Pierre Ménès distingue clairement le joueur de l’homme. Pour lui, les qualités sportives de Zidane ne souffrent d’aucune discussion, même s’il reconnaît avoir toujours eu davantage de difficultés avec sa personnalité. «Niveau sportif, il est le meilleur joueur français de l’histoire, c’est incontestable. Après, c’est vrai que je n’ai jamais accroché avec l’homme», avait-il reconnu.

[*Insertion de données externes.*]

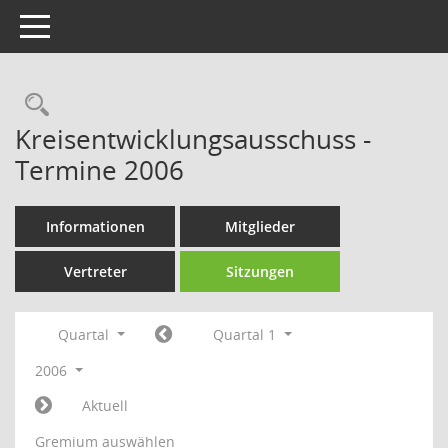
Toggle navigation
Rechercheauswahl
Kreisentwicklungsausschuss -
Termine 2006
Informationen
Mitglieder
Vertreter
Sitzungen
Quartal
Quartal 1
2006
Aktuell
Gremium auswählen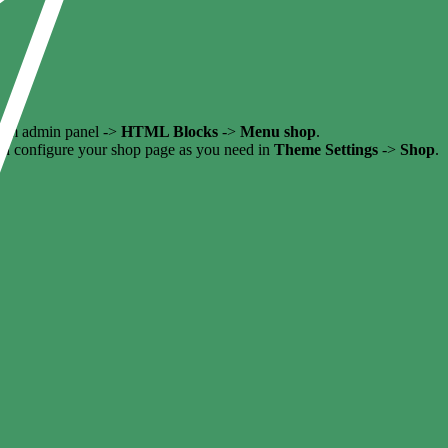
from admin panel ->
HTML Blocks
->
Menu shop
.
an configure your shop page as you need in
Theme Settings
->
Shop
.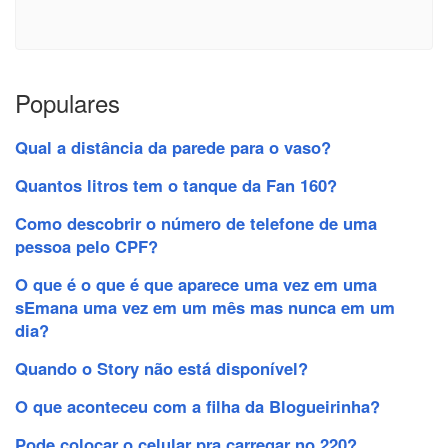
Populares
Qual a distância da parede para o vaso?
Quantos litros tem o tanque da Fan 160?
Como descobrir o número de telefone de uma
pessoa pelo CPF?
O que é o que é que aparece uma vez em uma
sEmana uma vez em um mês mas nunca em um
dia?
Quando o Story não está disponível?
O que aconteceu com a filha da Blogueirinha?
Pode colocar o celular pra carregar no 220?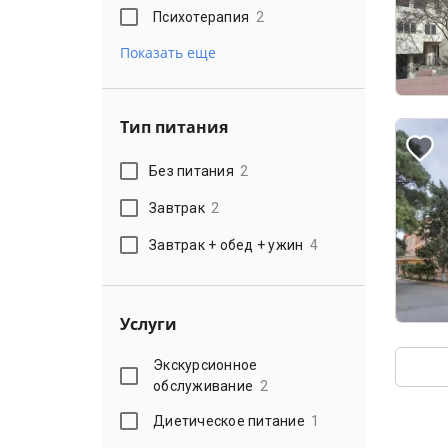
Психотерапия
2
Показать еще
Тип питания
Без питания
2
Завтрак
2
Завтрак + обед + ужин
4
Услуги
Экскурсионное
обслуживание
2
Диетическое питание
1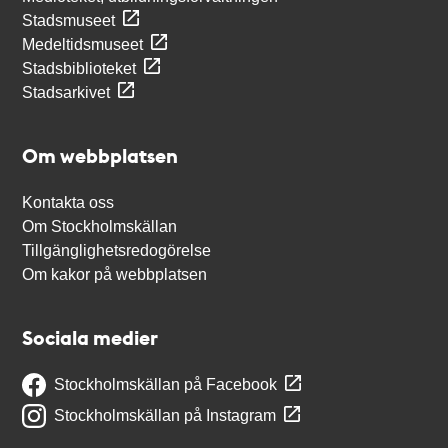
Stadsmuseet
Medeltidsmuseet
Stadsbiblioteket
Stadsarkivet
Om webbplatsen
Kontakta oss
Om Stockholmskällan
Tillgänglighetsredogörelse
Om kakor på webbplatsen
Sociala medier
Stockholmskällan på Facebook
Stockholmskällan på Instagram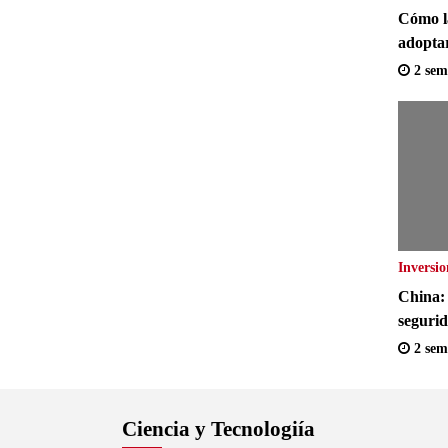
Cómo l
adoptar
mejorar
2 sem
Reino 
Inversio
China: 
seguri
consum
2 sem
Ciencia y Tecnologiía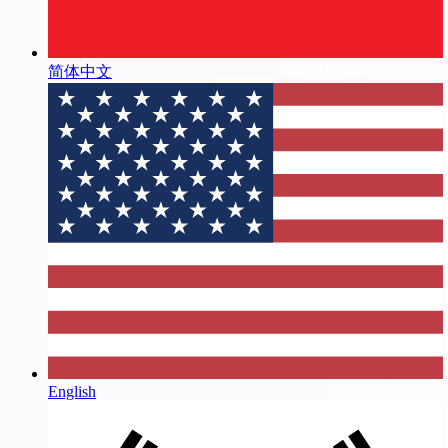
简体中文
English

Ménès redoutait «le bal» autour de Zidane
Avant la nomination officielle de Zidane, Pierre Ménès avait déjà prévenu qu’il serait particulièrement attentif à la manière dont les médias et les joueurs accueilleraient le nouveau sélectionneur. «Quand Saint Zidane va arriver à la tête de l’équipe de France, tout le monde va forcément et obligatoirement trouver tout formidable. Tout va être changé», lâchait-il l’année dernière. Il imaginait également une véritable vague d’hommages autour de l’ancien Ballon d’Or 1998. «Tu vas avoir le bal de tous les internationaux qui vont venir lui faire des lipettes, nous expliquant combien ça a été un joueur exceptionnel, et combien ce qu’il a fait avec le Real Madrid, en gagnant trois Ligues des Champions d’affilée, est un résultat fabuleux», poursuivait-il. Malgré ses réserves personnelles, Ménès assurait néanmoins vouloir conserver une certaine neutralité dans son analyse. Il promettait ainsi de rester «le plus objectif possible» concernant Zidane et son travail à la tête des Bleus.